Washington U.’s News Release – They Are Hard at Work Educating Engineers and Scientists, So They Say

For anyone who has read my “Tale Out of School” (link in top menu above), Washington Univesity’s press release about their grants may seem strange.  Here is the link to their news release, http://news.wustl.edu/news/Pages/25566.aspx

Before reading quotes from the news release (which I put at the bottome), it might be useful to remember what I was told by the Chair of the Math Department:

“There is a bit of an issue with the university and relationship.”

“The way we have always taught it, it’s not a problem.  If I wanted to impart more mathematical understanding, this would not be the course that I would pick.”  he laughed.”

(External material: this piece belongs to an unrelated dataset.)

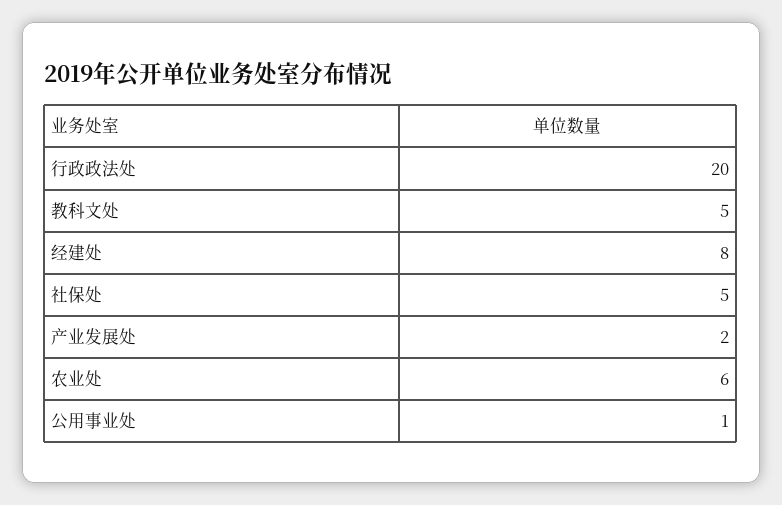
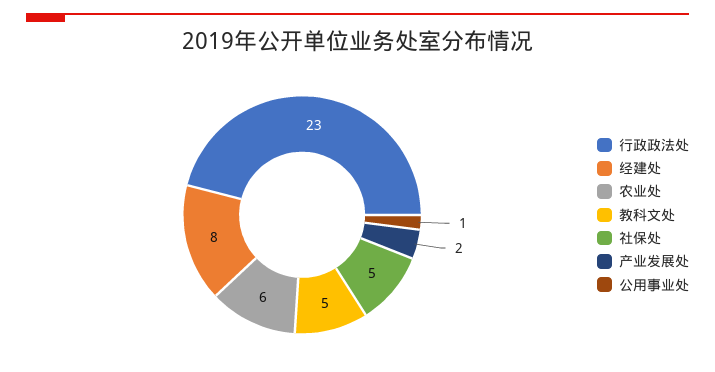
行政政法处: 20 -> 23

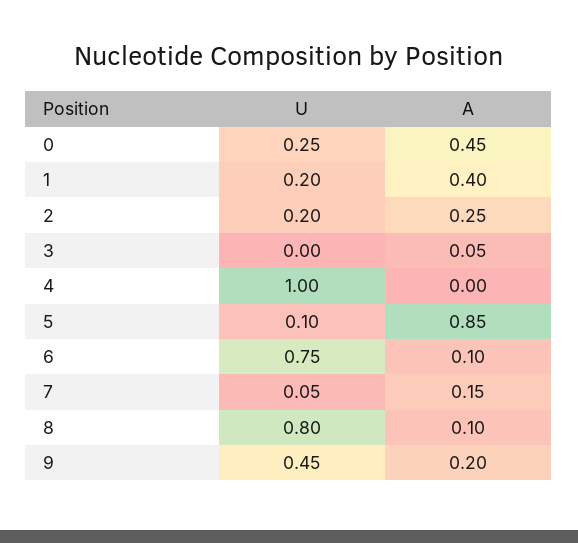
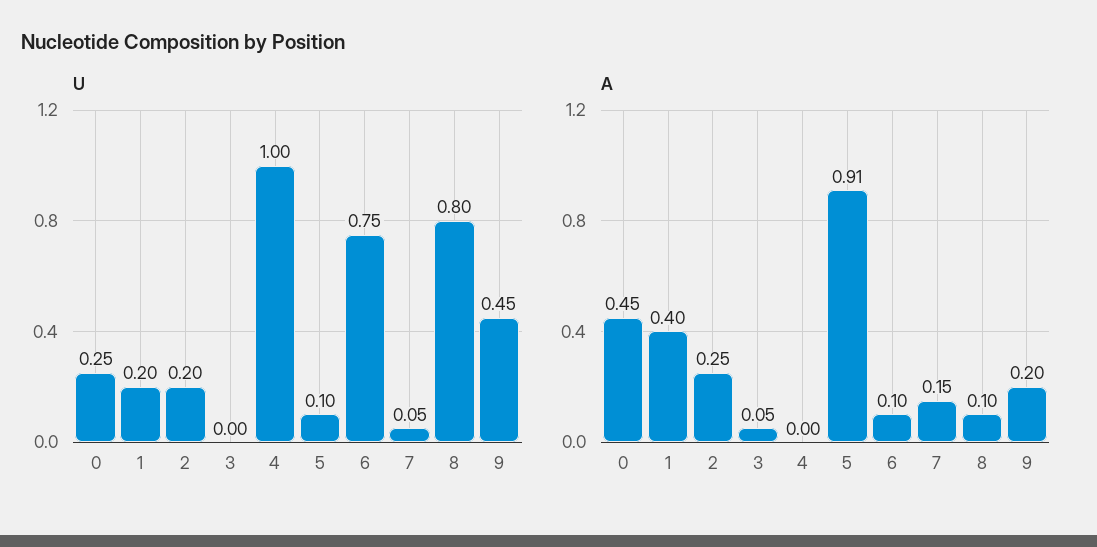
A, 5: 0.85 -> 0.91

“Differential equations is a cookbook course and always will be.”

“I have promised the Dean that we would give the same grades as usual…”

“Face it, Engineering is always a problem.  We just wrested [a course] from them, which we teach better, and we don’t want to have to give up Dif. Eqns.”  (Keep this qoute in mind when reading about “collaboration” below.)  ….

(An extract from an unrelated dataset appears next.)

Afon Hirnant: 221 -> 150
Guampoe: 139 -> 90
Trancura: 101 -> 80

Now some quotes from the release,

““This proposal allows for the collaborative development of teaching strategies
in our STEM curriculum that will bring benefit to all universities that prepare
future leaders in STEM fields,” said Washington University Chancellor Mark S.
Wrighton.

“Evaluation of our education innovations through collaboration between CIRCLE [ Center for
Integrative Research on Cognition, Learning, and Education
] and faculty across the university ensures that innovations improve student learning and retention in STEM majors,” Wrighton said. “These evaluation studies will help identify key features important for the widespread and effective
implementation of empirically validated teaching practices in STEM classrooms
and effective mechanisms of support for institutional change.”

“Washington University … since the early 1990s…[has] used a series of Howard Hughes Medical
Institute (HHMI) undergraduate education grants to implement critical changes in
course work and teaching methods designed to get students more engaged in their
own learning process in areas such as biology, chemistry, mathematics, physics
and engineering.”

Back to the Math Chair’s statements to me that fit in with this idea of getting “..students more engaged in their own learning process…”.  Here is what he told me “…Try to make the lecture more concrete so that the students are absolutely certain how to do the problems…” I asked if he meant for me to show them exactly how to do the problems so they could just copy what I did and use that to do the problems.  He said, yes.